Das Filmfestival Venedig 2023 steht im Zeichen von Kathryn Bigelows neuestem Werk, „A House of Dynamite“, das sich mit der atomaren Apokalypse auseinandersetzt. Inmitten von mordenden Arbeitslosen und erpresserischen Hilferufen aus Gaza zeigt das Festival, wie das Kino als Spiegel der globalen Ohnmacht fungiert. Diese Reportage beleuchtet die Themen und Filme, die in diesem Jahr die Aufmerksamkeit auf sich ziehen.
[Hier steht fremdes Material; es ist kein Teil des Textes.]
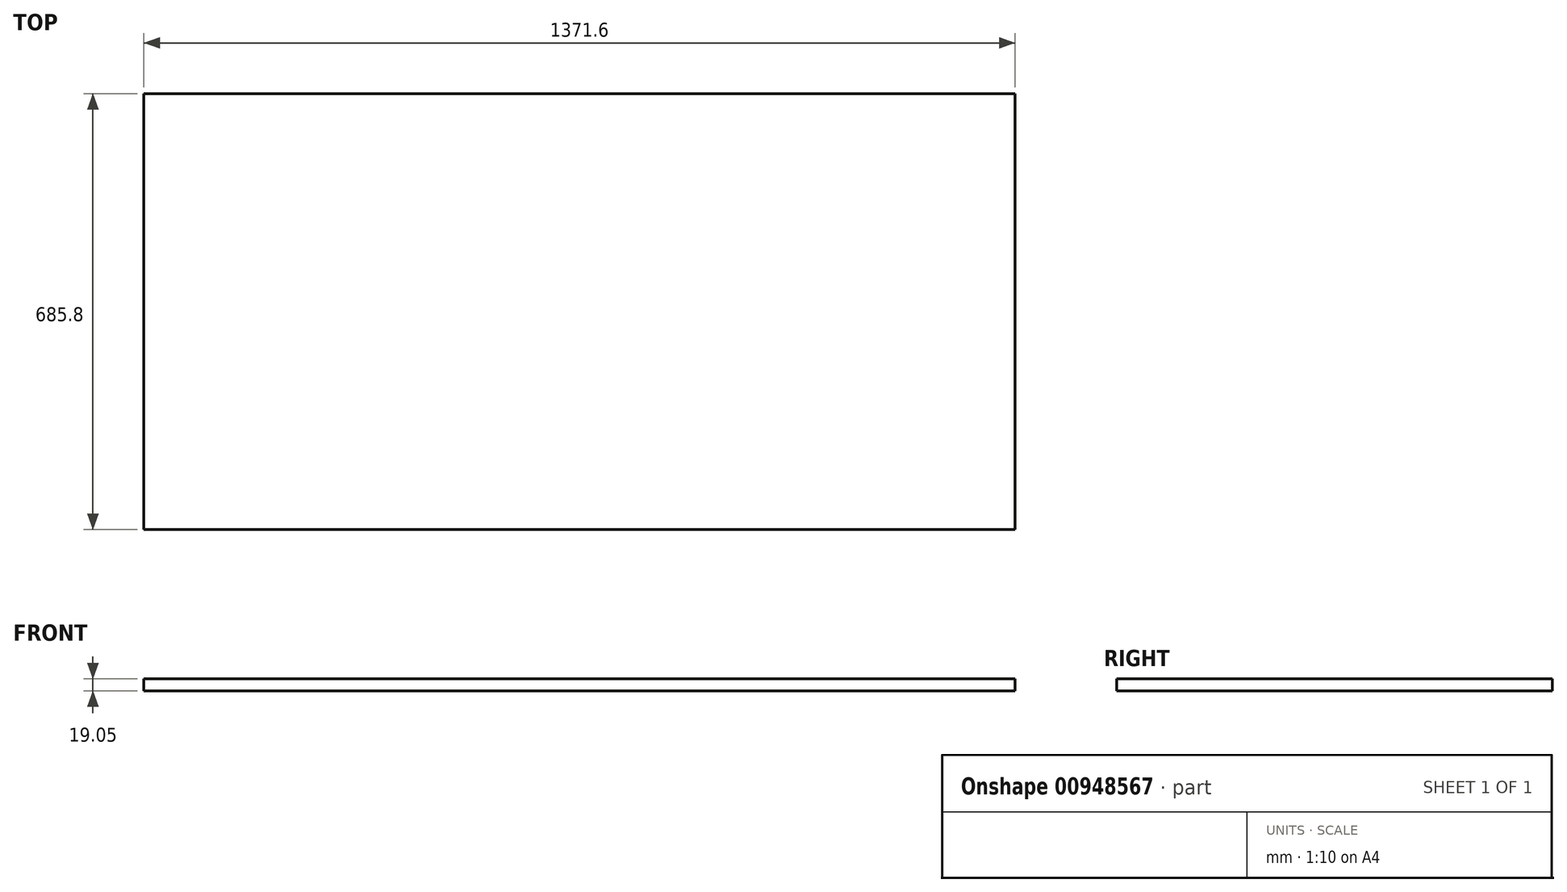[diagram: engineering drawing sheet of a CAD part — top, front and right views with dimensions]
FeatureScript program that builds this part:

Kathryn Bigelow und die atomare Bedrohung
Bigelows Film „A House of Dynamite“ entfaltet sich in einem nervenaufreibenden Tempo, während die Protagonisten – vom Sicherheitsberater bis zum Präsidenten, gespielt von Idris Elba – versuchen, einen nuklearen Angriff abzuwenden. Die Handlung folgt den Phasen der Trauer nach Elisabeth Kübler-Ross, während die Charaktere mit der drohenden Katastrophe konfrontiert werden. Die verzweifelten Versuche, die Rakete abzufangen, scheitern, was die Hilflosigkeit der Entscheidungsträger unterstreicht. Der Film thematisiert nicht nur die unmittelbare Gefahr, sondern auch die emotionale Belastung, die mit solchen Krisen einhergeht.
Der hektische Alltag am Lido
Der Alltag am Lido, wo das Festival stattfindet, ist ebenso hektisch wie die Ereignisse im Film. Die Reporter und Festivalbesucher hetzen von einem Termin zum nächsten, während sie sich auf die Filme vorbereiten. Die Parallelen zwischen dem Druck im Festivalbetrieb und der Dramatik von Bigelows Film sind unübersehbar. Die Vorbereitungen sind minutiös, und die Anspannung ist greifbar, während die Zeit unbarmherzig voranschreitet.
Die Filme im Wettbewerb
Das Festival bietet ein beeindruckendes Line-up, darunter Noah Baumbachs „Jay Kelly“ und Jim Jarmuschs „Father Mother Sister Brother“. Doch trotz der hochkarätigen Besetzung und der vielversprechenden Themen bleibt die emotionale Resonanz vieler Filme aus. Die Zuschauer fühlen sich oft wie bei einem misslungenen Raketenstart, bei dem die Spannung schnell verpufft. Die Filme scheinen zwar technisch raffiniert, doch die tiefere emotionale Verbindung fehlt.
Politische Themen und gesellschaftliche Reflexion
Ein weiterer bemerkenswerter Film ist „The Voice of Hind Rajab“ von Kaouther ben Hania, der die verzweifelte Situation eines Mädchens in Gaza thematisiert. Der Film basiert auf realen Ereignissen und zeigt die Ohnmacht der Zivilbevölkerung in Krisensituationen. Trotz seiner holprigen Inszenierung ist er eine der politischsten Interventionen des Festivals und spiegelt die aktuellen gesellschaftlichen Spannungen wider.
Fazit: Ein Festival der Widersprüche
Das Filmfestival Venedig 2023 ist ein Ort der Widersprüche. Während einige Filme mit großen Namen und vielversprechenden Themen aufwarten, bleibt die emotionale Tiefe oft auf der Strecke. Kathryn Bigelows „A House of Dynamite“ sticht als herausragendes Werk hervor, das sowohl die Ängste der Gegenwart als auch die Ohnmacht der Entscheidungsträger thematisiert. In einer Zeit, in der die Welt von Unsicherheit geprägt ist, bleibt das Kino ein wichtiger Ort der Reflexion und des Dialogs.